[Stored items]
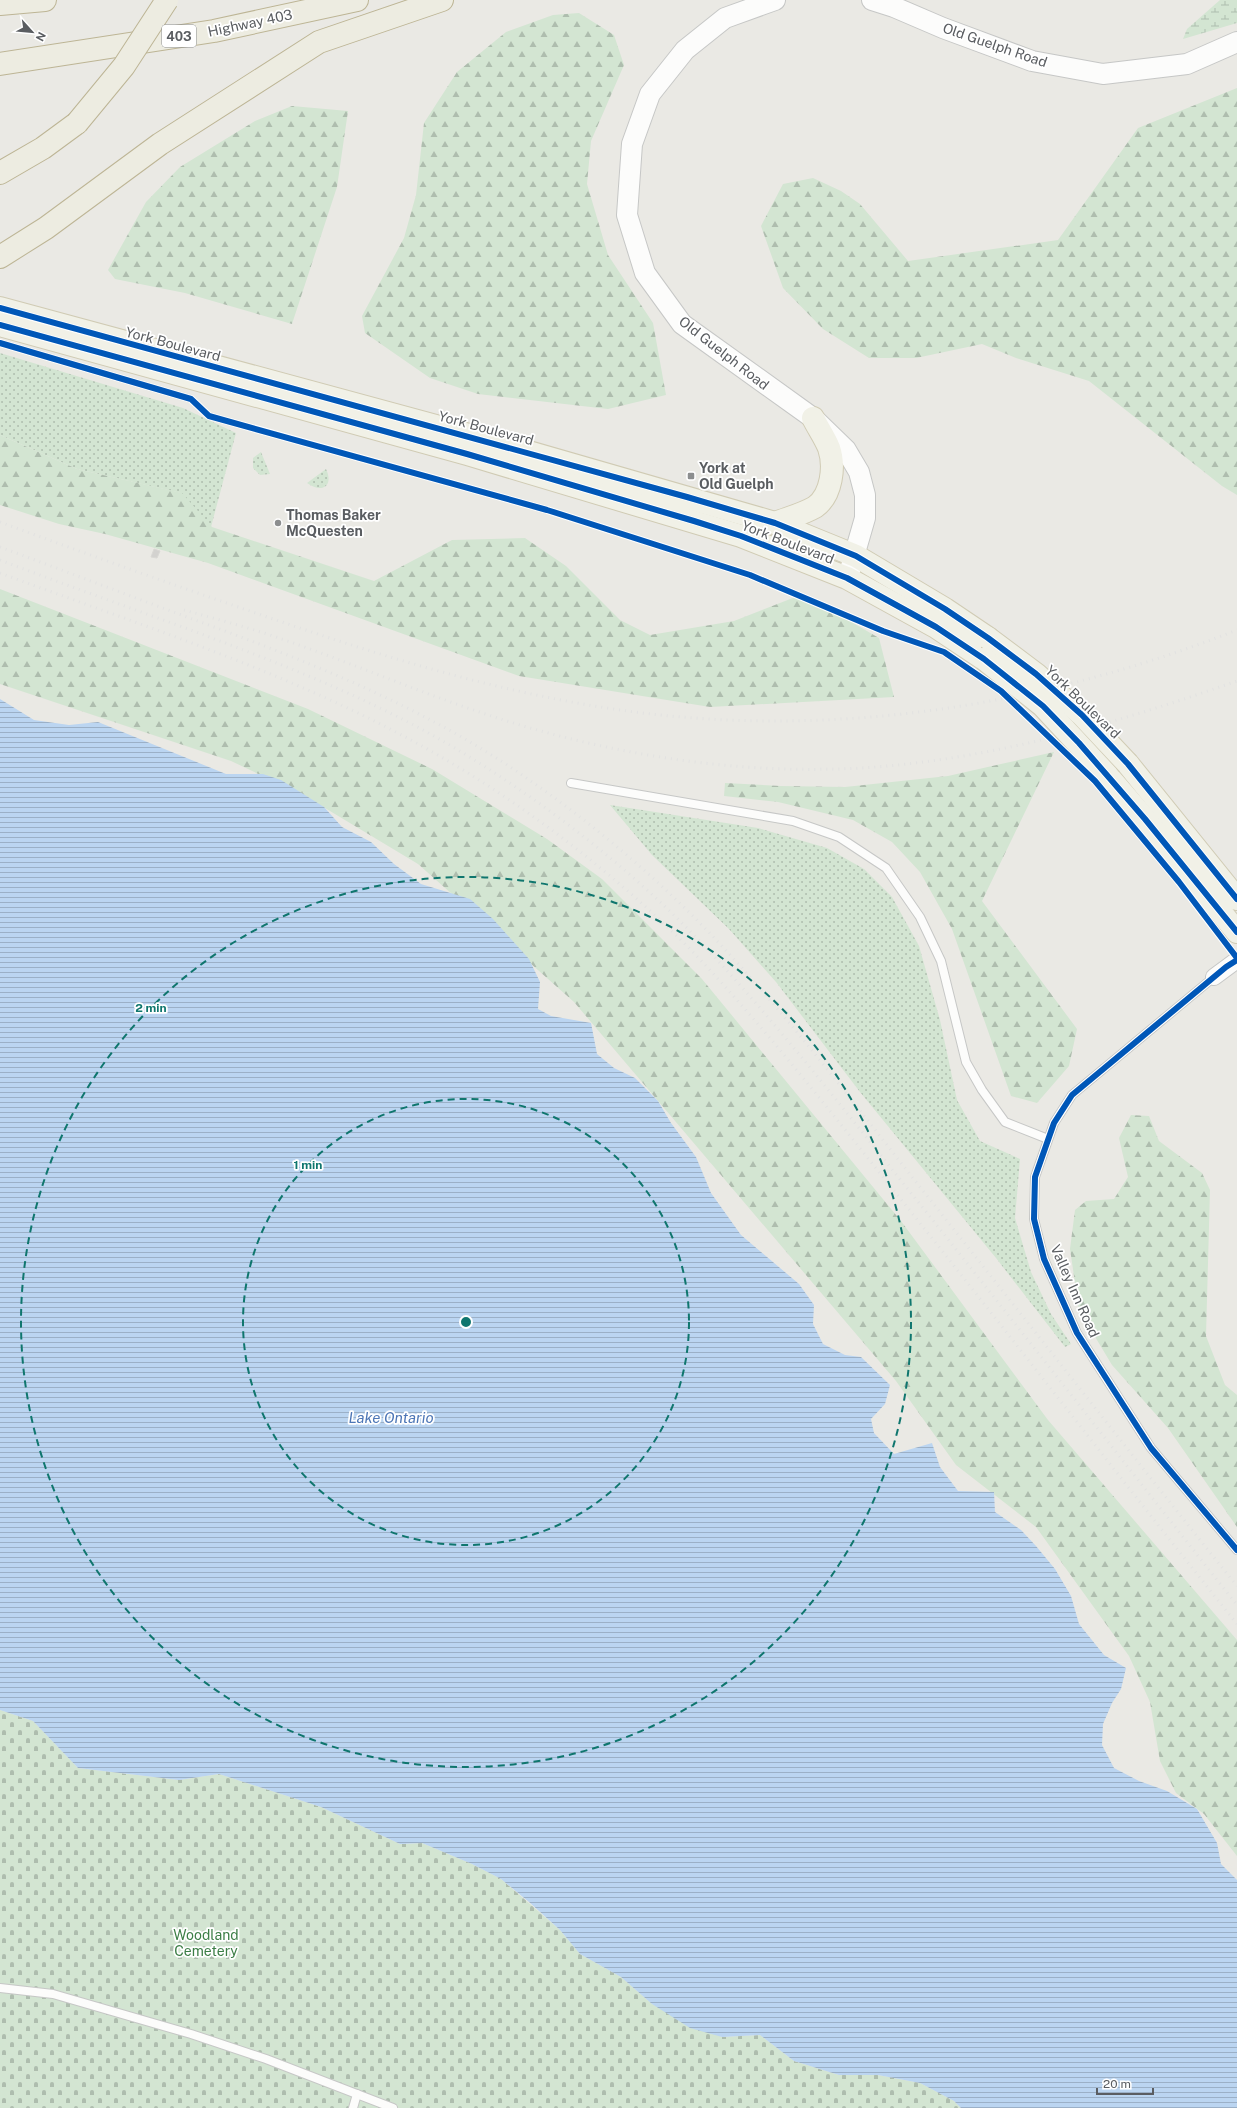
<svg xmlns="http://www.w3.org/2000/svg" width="1237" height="2108" font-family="'Public Sans',sans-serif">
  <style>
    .green { fill: url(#green-dots) }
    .forest { fill: url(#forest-firs) }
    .wetland { fill: url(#wetland-marsh) }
    .cemetery { fill: url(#cemetery-stones) }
    .water { fill: url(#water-rules) }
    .building { fill: #d3d2cf; stroke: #d9d8d4 }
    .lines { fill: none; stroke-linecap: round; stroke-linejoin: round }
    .service-casing { stroke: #c6c7c6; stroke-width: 10 }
    .minor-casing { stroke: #c6c7c6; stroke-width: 18 }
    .tertiary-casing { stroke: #c6c7c6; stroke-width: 22 }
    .primary-casing { stroke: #d0cbb4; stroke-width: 24 }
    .motorway-casing { stroke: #bdb595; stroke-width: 24 }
    .service { stroke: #fcfcfb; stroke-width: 8 }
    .minor { stroke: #fcfcfb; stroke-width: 16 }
    .tertiary { stroke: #fcfcfb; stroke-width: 20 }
    .primary { stroke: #f1f1e7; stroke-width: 22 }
    .motorway { stroke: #edece1; stroke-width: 22 }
    .rail { stroke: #e2e2e1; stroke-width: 3; stroke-dasharray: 1 5; stroke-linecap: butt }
    .primary-bridge-casing { stroke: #d0cbb4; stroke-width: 24; stroke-linecap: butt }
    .motorway-bridge-casing { stroke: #bdb595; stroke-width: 24; stroke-linecap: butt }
    .primary-bridge { stroke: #f1f1e7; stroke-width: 22 }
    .motorway-bridge { stroke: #edece1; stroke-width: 22 }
    .cycleway-casing { stroke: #fff; stroke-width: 8 }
    .cycleway { stroke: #0057b8; stroke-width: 6 }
    .ring { fill: none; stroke: #0f766e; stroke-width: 2; stroke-dasharray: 7 5 }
    .poi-dot { fill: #8c8e8f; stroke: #fff; stroke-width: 1.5 }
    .labels { text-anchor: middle; stroke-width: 3.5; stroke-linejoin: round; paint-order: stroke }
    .shield { fill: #fff; stroke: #8c8e90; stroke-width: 1 }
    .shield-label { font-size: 13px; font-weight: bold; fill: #5a5d61 }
    .street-label { font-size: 14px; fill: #5a5d61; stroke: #fff }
    .poi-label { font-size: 14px; font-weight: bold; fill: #5a5d61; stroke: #fff; text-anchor: start }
    .park-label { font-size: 14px; fill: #3c7e46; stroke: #fff }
    .water-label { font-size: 15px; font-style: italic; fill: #4d76b6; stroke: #fff }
    .centre { fill: #0f766e; stroke: #fff; stroke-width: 2 }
    .ring-label { font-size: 12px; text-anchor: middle; font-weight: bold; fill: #0f766e; stroke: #fff; stroke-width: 3.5; stroke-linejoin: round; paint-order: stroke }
  </style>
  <defs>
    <pattern id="green-dots" width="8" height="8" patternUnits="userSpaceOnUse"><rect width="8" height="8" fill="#d3e5d2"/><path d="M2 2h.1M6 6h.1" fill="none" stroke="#aebdae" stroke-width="1.8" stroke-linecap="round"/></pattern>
    <pattern id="forest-firs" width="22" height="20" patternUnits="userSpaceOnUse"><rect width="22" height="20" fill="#d3e5d2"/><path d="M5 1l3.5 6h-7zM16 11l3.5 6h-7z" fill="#aebdae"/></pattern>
    <pattern id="wetland-marsh" width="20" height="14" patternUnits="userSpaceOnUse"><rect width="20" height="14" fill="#d3e5d2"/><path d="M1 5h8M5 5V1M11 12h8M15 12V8" fill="none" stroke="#aebdae"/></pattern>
    <pattern id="cemetery-stones" width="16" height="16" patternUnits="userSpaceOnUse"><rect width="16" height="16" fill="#d3e5d2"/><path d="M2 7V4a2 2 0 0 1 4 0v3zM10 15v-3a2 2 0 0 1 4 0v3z" fill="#aebdae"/></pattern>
    <pattern id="water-rules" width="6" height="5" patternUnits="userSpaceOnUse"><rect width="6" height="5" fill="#bbd5f1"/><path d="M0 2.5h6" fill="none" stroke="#9bb0c7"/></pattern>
  </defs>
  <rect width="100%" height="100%" fill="#eae9e4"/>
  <!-- green -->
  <g class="green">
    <polygon points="0,353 183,408 236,433 211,527 181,493 77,469 0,435"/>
    <polygon points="261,452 270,474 260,475 253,468 253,458"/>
    <path d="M326 469C334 486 322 494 307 483Z"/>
    <polygon points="610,805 758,828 827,848 864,869 892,897 919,946 940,1020 957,1100 980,1141 1020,1159 1015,1218 1031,1272 1051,1314 1071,1344 1065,1347 996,1258 860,1092 776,982 729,929 652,855"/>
  </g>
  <!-- forest -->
  <g class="forest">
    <polygon points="579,13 614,35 624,65 591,141 587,184 608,255 653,323 666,395 608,409 478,394 430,378 365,333 362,316 404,238 416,195 424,123 457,72 506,32 553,15"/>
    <polygon points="1237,88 1237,495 1222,486 1089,381 1016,358 982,344 916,358 869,358 823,329 783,288 761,226 783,184 813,178 841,191 860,204 908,261 1058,240 1138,128"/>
    <polygon points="292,106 348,111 337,187 292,324 185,293 115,279 108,270 146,202 180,167 255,121"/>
    <polygon points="0,435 77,469 182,493 212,527 374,581 452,540 525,538 566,566 620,620 650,635 734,621 803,594 879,638 894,697 710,707 519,676 208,563 105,534 59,524 0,505"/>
    <polygon points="0,589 308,709 432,769 547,839 602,879 702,979 901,1221 1048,1420 1237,1640 1237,1856 1204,1814 1176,1793 1160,1761 1150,1702 1129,1656 1036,1527 956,1465 896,1381 574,1002 418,864 305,796 231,761 0,684"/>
    <polygon points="1054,752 982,901 1077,1029 1069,1066 1037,1103 1011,1096 952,929 920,872 892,842 853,820 778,802 724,796 725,783 781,786 845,787 948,776"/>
    <polygon points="1131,1115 1149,1116 1159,1141 1202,1173 1210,1190 1206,1336 1225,1385 1237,1395 1237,1527 1168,1428 1112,1365 1079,1310 1070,1249 1075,1210 1086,1201 1114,1199 1128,1177 1119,1138"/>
  </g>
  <!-- wetland -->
  <polygon class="wetland" points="1220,0 1237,0 1237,23 1183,39 1187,29"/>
  <!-- cemetery -->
  <polygon class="cemetery" points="0,1710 33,1721 78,1768 179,1780 219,1774 321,1807 400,1844 422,1843 472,1864 501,1879 560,1930 580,1954 621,1977 652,2004 722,2037 760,2035 794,2061 839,2075 878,2075 920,2083 954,2101 961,2108 0,2108"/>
  <!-- water -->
  <polygon class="water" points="0,699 34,720 69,725 98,722 226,774 263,774 281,780 324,807 342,827 371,842 394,864 421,884 470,899 493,919 529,959 540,982 538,1009 551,1016 591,1023 597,1054 614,1068 635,1078 658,1101 671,1123 696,1157 711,1193 741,1235 799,1284 814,1305 813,1324 823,1344 845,1355 861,1357 890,1385 885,1404 871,1419 874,1433 894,1454 932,1443 940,1467 958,1491 994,1492 995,1512 1021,1530 1036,1546 1055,1569 1071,1596 1079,1624 1104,1655 1126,1668 1121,1689 1112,1703 1103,1724 1102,1745 1114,1768 1139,1781 1167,1791 1197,1809 1217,1843 1221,1864 1237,1880 1237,2108 961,2108 954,2101 920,2083 878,2075 839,2075 794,2061 760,2035 722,2037 690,2028 652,2004 621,1977 580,1954 560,1930 529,1902 501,1879 472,1864 422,1843 400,1844 321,1807 219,1774 179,1780 78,1768 33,1721 0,1710"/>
  <!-- building -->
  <polygon class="building" points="154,549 160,551 157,558 151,557"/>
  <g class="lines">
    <!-- service casing -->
    <g class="service-casing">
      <g id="service">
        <polyline points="571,783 793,821 839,837 886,868 920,917 941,961 966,1062 982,1090 1005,1122 1048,1139"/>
        <polyline points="1214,977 1072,1095 1054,1123 1035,1177 1034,1219 1044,1259 1077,1333 1151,1448 1237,1550"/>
        <polyline points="0,1988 53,1994 191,2034 266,2059 393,2108"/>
        <polyline points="353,2108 357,2094"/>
      </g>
    </g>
    <!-- minor casing -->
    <g class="minor-casing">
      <polyline id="minor" points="1214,977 1237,960"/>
    </g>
    <!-- tertiary casing -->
    <g class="tertiary-casing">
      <g id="tertiary">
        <polyline points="775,0 725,18 685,50 650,94 632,144 627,215 645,273 682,324 813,418 846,450 859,472 865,495 865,518 850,570"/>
        <polyline points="872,0 894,7 943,28 1032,61 1103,74 1187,64 1237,42"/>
      </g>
    </g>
    <!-- primary casing -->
    <g class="primary-casing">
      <g id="primary">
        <polyline points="0,308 473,436 775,523 856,556 945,609 988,638"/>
        <polyline points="0,325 467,454 741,536 847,578 936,627 984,659"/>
        <path d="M775 523C788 518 803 514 815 507 832 495 835 466 829 448 825 438 818 428 813 418"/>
        <polyline points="1128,764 1237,899"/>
        <polyline points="1107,775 1145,819 1237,932"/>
      </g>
    </g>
    <!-- motorway casing -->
    <g class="motorway-casing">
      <g id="motorway">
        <polyline points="0,4 45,0"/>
        <polyline points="0,64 214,31 357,0"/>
        <polyline points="0,173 43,148 77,123"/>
        <polyline points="0,257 46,228 160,144 319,42 442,0"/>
      </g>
    </g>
    <!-- service -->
    <use href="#service" class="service"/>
    <!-- minor -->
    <use href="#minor" class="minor"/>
    <!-- tertiary -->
    <use href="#tertiary" class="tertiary"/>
    <!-- primary -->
    <use href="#primary" class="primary"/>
    <!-- motorway -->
    <use href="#motorway" class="motorway"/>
    <!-- rail -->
    <g class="rail">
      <path d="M0 522C92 556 185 589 279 621 390 659 503 693 620 710 829 740 1041 707 1237 630"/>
      <path d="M0 547C65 571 130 596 195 620 310 662 424 707 525 777 595 825 662 882 720 944 790 1019 853 1102 916 1182 1024 1317 1129 1452 1237 1586"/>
      <path d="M0 560C63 584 125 606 188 629 287 666 386 704 476 761 560 814 640 877 708 950 780 1027 845 1111 911 1193 1021 1330 1128 1468 1237 1605"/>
      <path d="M0 573C159 632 323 683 468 773 548 823 623 882 690 949 763 1025 829 1110 895 1192 1010 1335 1122 1481 1237 1624"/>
      <path d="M184 610C213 618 243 626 273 636 356 664 436 700 520 725 635 759 756 776 876 767 1000 757 1120 722 1237 681"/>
    </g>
    <!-- primary-bridge casing -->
    <g class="primary-bridge-casing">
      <g id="primary-bridge">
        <polyline points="988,638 1036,674 1082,715 1128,764"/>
        <polyline points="984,659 1043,706 1107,775"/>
      </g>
    </g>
    <!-- motorway-bridge casing -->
    <g class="motorway-bridge-casing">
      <polyline id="motorway-bridge" points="77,123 124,66 167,0"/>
    </g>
    <!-- primary-bridge -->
    <use href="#primary-bridge" class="primary-bridge"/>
    <!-- motorway-bridge -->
    <use href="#motorway-bridge" class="motorway-bridge"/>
    <!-- cycleway casing -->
    <g class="cycleway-casing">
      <g id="cycleway">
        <polyline points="0,308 687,497 775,523 856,556 945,609 988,638 1036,674 1082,715 1128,764 1237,899"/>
        <polyline points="0,325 467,454 694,521 741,536 847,578 936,627 984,659 1043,706 1079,743 1145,819 1237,932"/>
        <polyline points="0,343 191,399 209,416 547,510 750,575 883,631 944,652 1001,691 1095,781 1179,882 1237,958"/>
        <polyline points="1237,960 1226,967 1072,1095 1054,1123 1035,1177 1034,1219 1044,1259 1077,1333 1151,1448 1237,1550"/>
      </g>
    </g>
    <!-- cycleway -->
    <use href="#cycleway" class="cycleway"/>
  </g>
  <!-- distance rings -->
  <g class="ring">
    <circle cx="466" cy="1322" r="223"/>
    <circle cx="466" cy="1322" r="445"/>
  </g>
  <!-- markers -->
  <g class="poi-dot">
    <rect x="687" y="472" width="8" height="8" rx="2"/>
    <circle cx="278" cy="523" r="4"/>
  </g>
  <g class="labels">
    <!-- shield labels -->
    <rect class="shield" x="162" y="25" width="34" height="22" rx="3"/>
    <g class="shield-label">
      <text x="179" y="41">403</text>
    </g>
    <!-- street labels -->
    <g class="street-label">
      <text transform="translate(250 23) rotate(-12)" y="5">Highway 403</text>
      <text transform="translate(995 45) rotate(19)" y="5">Old Guelph Road</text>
      <text transform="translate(173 344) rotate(15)" y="5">York Boulevard</text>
      <text transform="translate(724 353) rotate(38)" y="5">Old Guelph Road</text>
      <text transform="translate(486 428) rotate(15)" y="5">York Boulevard</text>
      <text transform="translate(788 542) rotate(21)" y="5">York Boulevard</text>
      <text transform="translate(1083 702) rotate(44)" y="5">York Boulevard</text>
      <text transform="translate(1075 1291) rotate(66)" y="5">Valley Inn Road</text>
    </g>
    <!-- poi labels -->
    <g class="poi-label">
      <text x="699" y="473">York at<tspan x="699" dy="16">Old Guelph</tspan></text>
      <text x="286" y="520">Thomas Baker<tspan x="286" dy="16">McQuesten</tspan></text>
    </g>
    <!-- park labels -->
    <g class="park-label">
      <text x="206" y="1940">Woodland<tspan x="206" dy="16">Cemetery</tspan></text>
    </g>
    <!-- water labels -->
    <g class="water-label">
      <text x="391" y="1423">Lake Ontario</text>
    </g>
  </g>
  <circle cx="466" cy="1322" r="6" class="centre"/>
  <g class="ring-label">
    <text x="151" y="1012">2 min</text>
    <text x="308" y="1169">1 min</text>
  </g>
  <!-- north arrow -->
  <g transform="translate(32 32) rotate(117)" stroke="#ffffff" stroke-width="3" paint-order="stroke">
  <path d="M0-3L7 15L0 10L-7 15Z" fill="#5a5d61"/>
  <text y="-6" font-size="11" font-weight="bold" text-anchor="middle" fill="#5a5d61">N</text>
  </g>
  <!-- scale -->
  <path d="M1097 2088v6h56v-6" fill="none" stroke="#5a5d61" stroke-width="2"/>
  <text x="1103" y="2088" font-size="12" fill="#5a5d61" stroke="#ffffff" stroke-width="3" paint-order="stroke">20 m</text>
</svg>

Exercise instructions » Copy out each line of the records where the word "lines" appears.

Task response »
    .lines { fill: none; stroke-linecap: round; stroke-linejoin: round }
  <g class="lines">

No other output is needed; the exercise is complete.